An Overture to the 217th General Assembly of the Presbyterian Church (USA)
The Presbytery of Chicago respectfully overtures the 217th General Assembly (2006) of the Presbyterian Church (USA) to do the following:
1. Direct the Stated Clerk to send the following proposed amendment to the presbyteries for their affirmative or negative votes:
Shall G-6.0106b be stricken?
2. Approve the following authoritative interpretation, which shall take effect immediately upon the affirmative vote of the 217th General Assembly (2006):
"Interpretive statements concerning ordained service by homosexual persons by the 190th General Assembly (1978) of the United Presbyterian Church in the United States of America, the 119th General Assembly (1979) of the Presbyterian Church in the United States, and all subsequent affirmations thereof, shall be given no further force or effect."
Rationale
The impact of G-6.0106(b) in its application has been far greater than simply excluding some from ordained office. It has allowed a class distinction to be constitutionally enshrined, creating two classes of baptized Christians—those who are eligible for ordained office in the church, and those who are not.

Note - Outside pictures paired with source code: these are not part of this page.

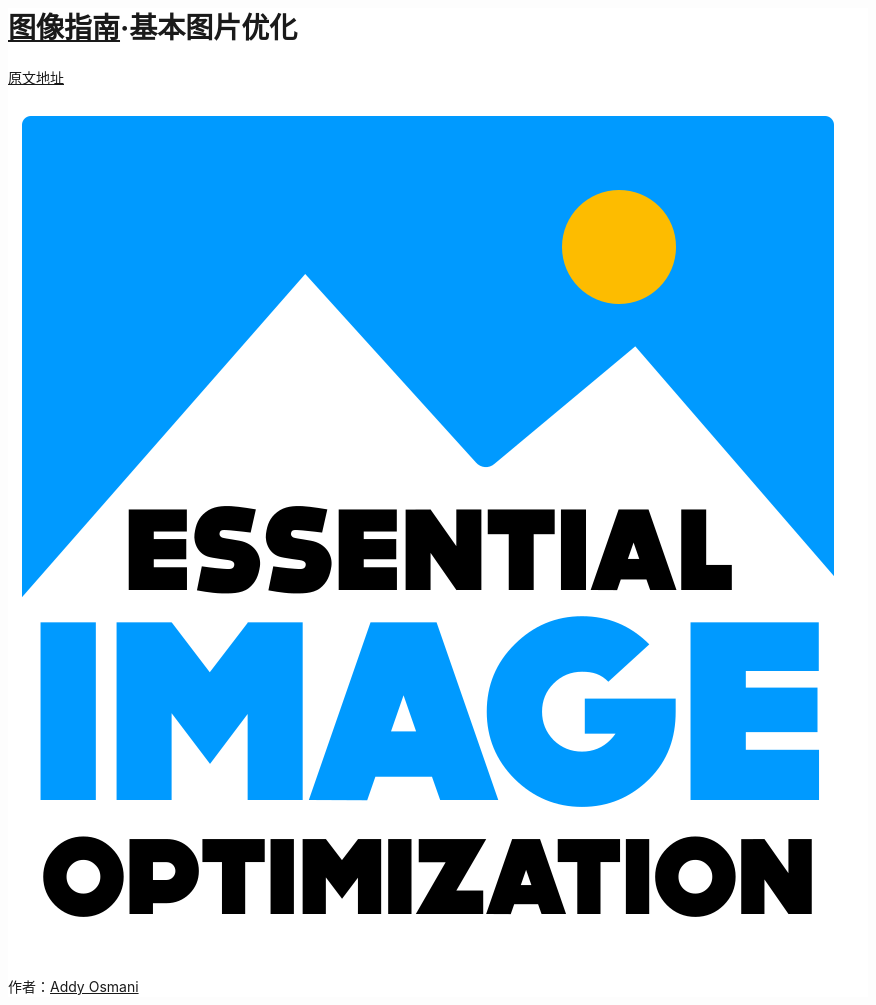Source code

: # [图像指南](https://images.guide)·基本图片优化

[原文地址](https://images.guide/)

![Performance](images/logo.svg)

作者：[Addy Osmani](https://twitter.com/addyosmani)

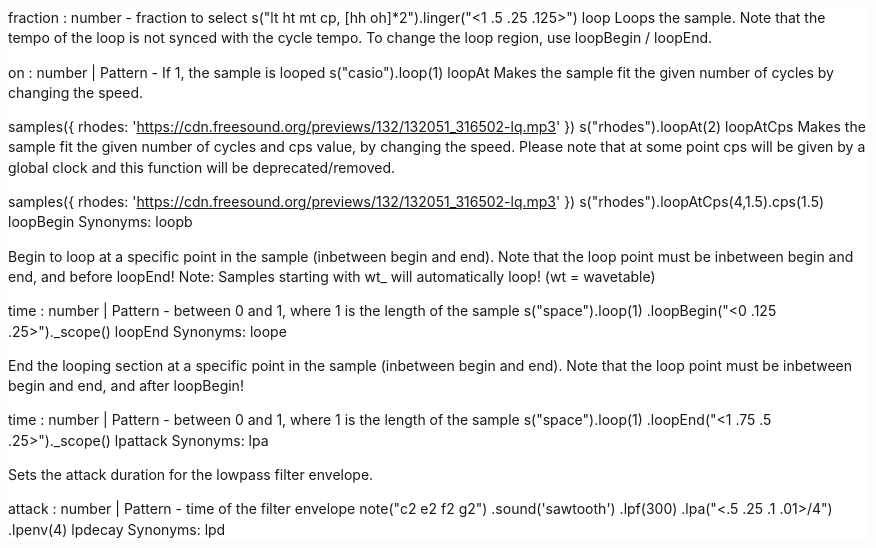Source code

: 
fraction : number - fraction to select
s("lt ht mt cp, [hh oh]*2").linger("<1 .5 .25 .125>")
loop
Loops the sample. Note that the tempo of the loop is not synced with the cycle tempo. To change the loop region, use loopBegin / loopEnd.


on : number | Pattern - If 1, the sample is looped
s("casio").loop(1)
loopAt
Makes the sample fit the given number of cycles by changing the speed.


samples({ rhodes: 'https://cdn.freesound.org/previews/132/132051_316502-lq.mp3' })
s("rhodes").loopAt(2)
loopAtCps
Makes the sample fit the given number of cycles and cps value, by changing the speed. Please note that at some point cps will be given by a global clock and this function will be deprecated/removed.


samples({ rhodes: 'https://cdn.freesound.org/previews/132/132051_316502-lq.mp3' })
s("rhodes").loopAtCps(4,1.5).cps(1.5)
loopBegin
Synonyms: loopb

Begin to loop at a specific point in the sample (inbetween begin and end). Note that the loop point must be inbetween begin and end, and before loopEnd! Note: Samples starting with wt_ will automatically loop! (wt = wavetable)


time : number | Pattern - between 0 and 1, where 1 is the length of the sample
s("space").loop(1)
.loopBegin("<0 .125 .25>")._scope()
loopEnd
Synonyms: loope

End the looping section at a specific point in the sample (inbetween begin and end). Note that the loop point must be inbetween begin and end, and after loopBegin!


time : number | Pattern - between 0 and 1, where 1 is the length of the sample
s("space").loop(1)
.loopEnd("<1 .75 .5 .25>")._scope()
lpattack
Synonyms: lpa

Sets the attack duration for the lowpass filter envelope.


attack : number | Pattern - time of the filter envelope
note("c2 e2 f2 g2")
.sound('sawtooth')
.lpf(300)
.lpa("<.5 .25 .1 .01>/4")
.lpenv(4)
lpdecay
Synonyms: lpd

Not since the now-abandoned prohibitions on divorced officers and clergy in our predecessor denominations has one class of members been singled out in a Presbyterian constitution for automatic disqualification from eligibility for ordained office.
The automatic exclusion of such persons from eligibility inexcusably divides the body of Christ. In the second letter to the church at Corinth, the Apostle Paul reminds us:
For in the one Spirit we were all baptized into one body-- and we were all made to drink of one Spirit. Indeed, the body does not consist of one member but of many. If the foot would say, "Because I am not a hand, I do not belong to the body," that would not make it any less a part of the body... The eye cannot say to the hand, "I have no need of you," nor again the head to the feet, "I have no need of you."
But G-6.0106(b) does precisely that. One class of Christians is effectively being told, “the body has no need of you.” This communicates to those same children of God that in our denomination, they are not part of One Body, but are foreign, to be isolated and treated differently from all others. Such a position puts the lie to what scripture says about baptism, what we say active membership means (G-5.0202), and what we say is the relationship between membership and ordained office (G-6.0102).
Though its proponents argue that the measure deals only with conduct, in reality, G-6.0106(b) and its predecessors in our polity are statements by one portion of the baptized body of Christ to all lesbian, gay, bisexual, and transgender Christians, whether partnered or not, sexually active or not, that in the Presbyterian Church (USA) their “membership” in the body is at best second class, and, at worst, neither desired nor honored as equal with all other members. This is a scandal to the gospel of Jesus Christ and has no place in the Constitution of the PC(USA).